Di halaman 6 misalnya di versi terjemahan Alvabet ada subjudul “Tulang Belulang dalam Kloset”. Dalam pemahaman saya, frasa ini tertangkap agak membingungkan dan kurang jelas maknanya. Ternyata, di versi bahasa Inggrisnya tertulis “Skeletons in the Closet” (hlm. 5), yang jika dicari di kamus bahasa Inggris akan ditemukan bahwa pengertian frasa tersebut adalah “rahasia yang tersimpan yang jika terbongkar akan mempermalukan pihak tertentu”. Di versi terjemahan KPG, teks tersebut diterjemahkan “Rahasia yang Tersimpan Rapat”.

Di bagian lain, kasus serupa saya temukan. Ini kutipan dari versi terjemahan Alvabet:

Jutaan tahun evolusi telah mendesain kita untuk hidup dan berpikir sebagai anggota-anggota komunitas. Hanya dalam waktu dua abad kita sudah menjadi individu-individu teralienasi. Tak ada yang memberi kesaksian lebih baik tentang hebatnya kekuatan kultur (hlm. 428).
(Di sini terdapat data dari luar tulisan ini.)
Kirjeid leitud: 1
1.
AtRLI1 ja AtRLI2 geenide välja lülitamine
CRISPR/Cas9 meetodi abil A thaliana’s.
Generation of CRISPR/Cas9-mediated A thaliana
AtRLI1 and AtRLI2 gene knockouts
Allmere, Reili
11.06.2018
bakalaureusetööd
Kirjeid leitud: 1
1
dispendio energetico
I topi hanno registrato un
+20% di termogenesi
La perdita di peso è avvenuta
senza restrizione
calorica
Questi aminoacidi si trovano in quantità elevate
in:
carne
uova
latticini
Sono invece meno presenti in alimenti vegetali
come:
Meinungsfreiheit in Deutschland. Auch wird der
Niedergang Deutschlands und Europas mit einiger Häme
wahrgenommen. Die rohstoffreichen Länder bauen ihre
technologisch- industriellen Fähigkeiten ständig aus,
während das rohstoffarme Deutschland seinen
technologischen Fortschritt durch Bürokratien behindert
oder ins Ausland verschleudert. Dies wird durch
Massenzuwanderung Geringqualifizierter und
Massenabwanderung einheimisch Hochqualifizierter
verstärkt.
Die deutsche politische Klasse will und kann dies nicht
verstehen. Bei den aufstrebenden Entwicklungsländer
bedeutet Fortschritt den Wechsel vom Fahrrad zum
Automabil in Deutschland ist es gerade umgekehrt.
Teks berbahasa Inggris untuk terjemahan tersebut adalah sebagai berikut:

Millions of years of evolution have designed us to live and think as community members. Within a mere two centuries we have become alienated individuals. Nothing testifies better to the awesome power of culture (hlm. 403-404).
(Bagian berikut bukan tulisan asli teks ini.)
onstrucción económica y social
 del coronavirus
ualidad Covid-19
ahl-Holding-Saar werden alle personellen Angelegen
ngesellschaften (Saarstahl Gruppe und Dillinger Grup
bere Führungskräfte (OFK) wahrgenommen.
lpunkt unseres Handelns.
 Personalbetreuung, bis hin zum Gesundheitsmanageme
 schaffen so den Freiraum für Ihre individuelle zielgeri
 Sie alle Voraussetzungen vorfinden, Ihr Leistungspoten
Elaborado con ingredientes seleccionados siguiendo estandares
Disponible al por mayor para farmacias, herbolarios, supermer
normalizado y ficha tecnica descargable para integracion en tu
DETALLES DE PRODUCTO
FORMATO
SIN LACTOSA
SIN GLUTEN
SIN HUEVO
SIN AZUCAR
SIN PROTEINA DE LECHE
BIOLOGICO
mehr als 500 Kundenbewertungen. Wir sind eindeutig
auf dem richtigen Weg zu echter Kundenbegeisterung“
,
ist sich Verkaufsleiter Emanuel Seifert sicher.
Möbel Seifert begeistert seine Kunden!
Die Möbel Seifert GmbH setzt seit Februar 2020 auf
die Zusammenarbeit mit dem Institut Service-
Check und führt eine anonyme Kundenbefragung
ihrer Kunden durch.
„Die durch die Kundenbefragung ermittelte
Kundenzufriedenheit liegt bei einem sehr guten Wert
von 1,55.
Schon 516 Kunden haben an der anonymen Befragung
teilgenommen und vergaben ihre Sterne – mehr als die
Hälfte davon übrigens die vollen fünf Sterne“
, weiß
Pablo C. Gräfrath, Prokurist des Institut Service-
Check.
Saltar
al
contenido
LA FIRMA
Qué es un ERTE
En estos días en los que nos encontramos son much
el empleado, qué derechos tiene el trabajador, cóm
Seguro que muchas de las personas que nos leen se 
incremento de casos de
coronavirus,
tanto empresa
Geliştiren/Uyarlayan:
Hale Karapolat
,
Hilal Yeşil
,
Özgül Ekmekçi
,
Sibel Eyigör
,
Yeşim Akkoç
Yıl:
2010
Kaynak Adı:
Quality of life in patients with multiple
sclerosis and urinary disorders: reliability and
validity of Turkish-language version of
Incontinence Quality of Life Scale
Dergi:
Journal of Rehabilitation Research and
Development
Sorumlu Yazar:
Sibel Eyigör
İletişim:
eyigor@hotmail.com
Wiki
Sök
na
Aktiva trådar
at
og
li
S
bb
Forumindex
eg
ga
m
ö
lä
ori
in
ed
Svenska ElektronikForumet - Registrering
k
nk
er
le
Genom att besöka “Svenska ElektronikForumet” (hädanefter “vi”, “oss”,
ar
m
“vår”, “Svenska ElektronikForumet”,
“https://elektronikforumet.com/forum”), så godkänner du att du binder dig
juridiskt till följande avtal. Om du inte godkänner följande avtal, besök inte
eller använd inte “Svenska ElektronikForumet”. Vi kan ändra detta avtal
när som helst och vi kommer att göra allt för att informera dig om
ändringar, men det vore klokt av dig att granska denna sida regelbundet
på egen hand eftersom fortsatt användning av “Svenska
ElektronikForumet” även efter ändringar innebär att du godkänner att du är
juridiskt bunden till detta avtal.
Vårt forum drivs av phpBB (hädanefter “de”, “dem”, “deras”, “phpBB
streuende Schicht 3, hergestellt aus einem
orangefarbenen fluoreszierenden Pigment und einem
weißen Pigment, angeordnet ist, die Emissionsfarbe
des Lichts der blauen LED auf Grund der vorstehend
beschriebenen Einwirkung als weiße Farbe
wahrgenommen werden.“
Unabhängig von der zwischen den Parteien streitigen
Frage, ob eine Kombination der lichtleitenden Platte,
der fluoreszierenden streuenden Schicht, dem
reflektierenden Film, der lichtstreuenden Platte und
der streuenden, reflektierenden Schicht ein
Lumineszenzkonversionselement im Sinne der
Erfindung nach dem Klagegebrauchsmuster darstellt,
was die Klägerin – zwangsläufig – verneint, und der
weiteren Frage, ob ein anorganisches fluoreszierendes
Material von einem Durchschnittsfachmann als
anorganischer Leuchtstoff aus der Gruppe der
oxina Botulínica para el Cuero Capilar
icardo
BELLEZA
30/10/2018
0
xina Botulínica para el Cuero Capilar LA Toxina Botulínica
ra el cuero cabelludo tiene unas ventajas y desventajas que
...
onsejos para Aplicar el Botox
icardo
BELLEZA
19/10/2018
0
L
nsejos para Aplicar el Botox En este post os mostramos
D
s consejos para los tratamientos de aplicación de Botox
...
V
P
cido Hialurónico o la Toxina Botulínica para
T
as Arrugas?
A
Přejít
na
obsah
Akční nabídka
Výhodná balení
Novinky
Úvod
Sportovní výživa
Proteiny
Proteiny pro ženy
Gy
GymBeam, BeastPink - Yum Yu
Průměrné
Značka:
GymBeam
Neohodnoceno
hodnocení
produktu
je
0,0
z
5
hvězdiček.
Kalimat terakhir pada versi terjemahan Alvabet tampak kurang jelas gagasan pokok yang akan disampaikan. Penerjemahannya cenderung literal. Saat membaca versi terjemahan KPG, gagasan pokok kalimat tersebut jadi lebih mudah tertangkap.
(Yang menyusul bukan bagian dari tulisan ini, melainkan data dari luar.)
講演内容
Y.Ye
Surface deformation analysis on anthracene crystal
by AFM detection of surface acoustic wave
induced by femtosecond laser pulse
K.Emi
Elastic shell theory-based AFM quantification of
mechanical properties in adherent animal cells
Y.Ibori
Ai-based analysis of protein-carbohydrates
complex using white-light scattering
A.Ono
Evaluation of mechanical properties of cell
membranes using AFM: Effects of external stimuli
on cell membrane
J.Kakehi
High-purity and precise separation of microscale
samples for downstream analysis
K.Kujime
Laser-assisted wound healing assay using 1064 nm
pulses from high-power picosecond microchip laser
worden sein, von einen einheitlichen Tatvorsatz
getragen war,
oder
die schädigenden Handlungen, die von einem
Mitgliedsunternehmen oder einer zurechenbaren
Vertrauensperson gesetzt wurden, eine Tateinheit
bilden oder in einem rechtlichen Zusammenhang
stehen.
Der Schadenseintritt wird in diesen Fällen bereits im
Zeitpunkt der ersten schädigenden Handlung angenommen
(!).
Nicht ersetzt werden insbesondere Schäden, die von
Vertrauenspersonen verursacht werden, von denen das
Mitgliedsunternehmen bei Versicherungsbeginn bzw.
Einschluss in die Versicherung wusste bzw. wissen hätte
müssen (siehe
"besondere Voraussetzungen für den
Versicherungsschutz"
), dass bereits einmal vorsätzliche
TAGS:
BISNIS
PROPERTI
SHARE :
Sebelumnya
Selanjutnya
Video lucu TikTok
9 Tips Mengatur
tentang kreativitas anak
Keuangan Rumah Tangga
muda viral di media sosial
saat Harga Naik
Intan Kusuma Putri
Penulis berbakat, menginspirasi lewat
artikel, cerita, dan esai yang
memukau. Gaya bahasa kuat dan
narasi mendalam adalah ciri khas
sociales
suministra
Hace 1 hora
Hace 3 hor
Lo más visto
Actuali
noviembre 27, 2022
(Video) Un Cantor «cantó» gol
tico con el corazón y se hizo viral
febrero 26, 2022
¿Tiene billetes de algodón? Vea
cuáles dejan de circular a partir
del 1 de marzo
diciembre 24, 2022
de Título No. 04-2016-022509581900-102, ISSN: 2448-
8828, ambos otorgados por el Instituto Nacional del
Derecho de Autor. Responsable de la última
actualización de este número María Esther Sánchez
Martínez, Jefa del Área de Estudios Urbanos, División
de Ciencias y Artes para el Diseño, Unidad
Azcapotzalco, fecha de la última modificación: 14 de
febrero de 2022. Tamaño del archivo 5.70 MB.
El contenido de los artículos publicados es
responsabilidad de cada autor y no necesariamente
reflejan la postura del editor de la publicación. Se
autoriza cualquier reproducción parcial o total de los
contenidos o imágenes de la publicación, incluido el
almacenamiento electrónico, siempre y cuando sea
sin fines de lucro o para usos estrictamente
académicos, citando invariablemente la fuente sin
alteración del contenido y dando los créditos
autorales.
Jutaan tahun evolusi telah membentuk kita untuk hidup dan berpikir sebagai anggota masyarakat. Dalam dua abad saja kita telah menjadi individu-individu teralienasi. Itulah bukti terbaik mengenai dahsyatnya kekuatan budaya (hlm. 431).

Buku yang edisi pertamanya terbit di Israel pada 2011 dengan judul Kitzur Toldot Ha’enoshut ini sangat penting dibaca untuk merefleksikan noktah kecil kehidupan kita dalam bentang sejarah semesta yang lebih luas.

Uraiannya yang kaya data, tajam, dan mengalir dalam alur dan cara tutur yang hidup mampu memberi pemaparan sederhana yang cukup jelas tentang bagian-bagian atau unsur-unsur paling menentukan hingga membentuk titik-titik perubahan penting dalam rentang sejarah manusia. Cara pembahasannya yang utuh meski singkat memberi pembaca perspektif yang baru, lebih padu, dan mencerahkan untuk memahami tantangan masa depan umat manusia.

Yang paling mendasar, pesan penting yang hendak disuarakan buku ini juga adalah perihal tantangan etis manusia dengan segala pencapaiannya saat ini yang bisa dibilang cukup luar biasa. Tantangan yang menunggu jawaban mendesak inilah yang menjadi salah satu kesimpulan reflektif pemaparan Harari dalam buku ini.


Tulisan ini dimuat di Karepe Dotkom, 17 Juli 2018.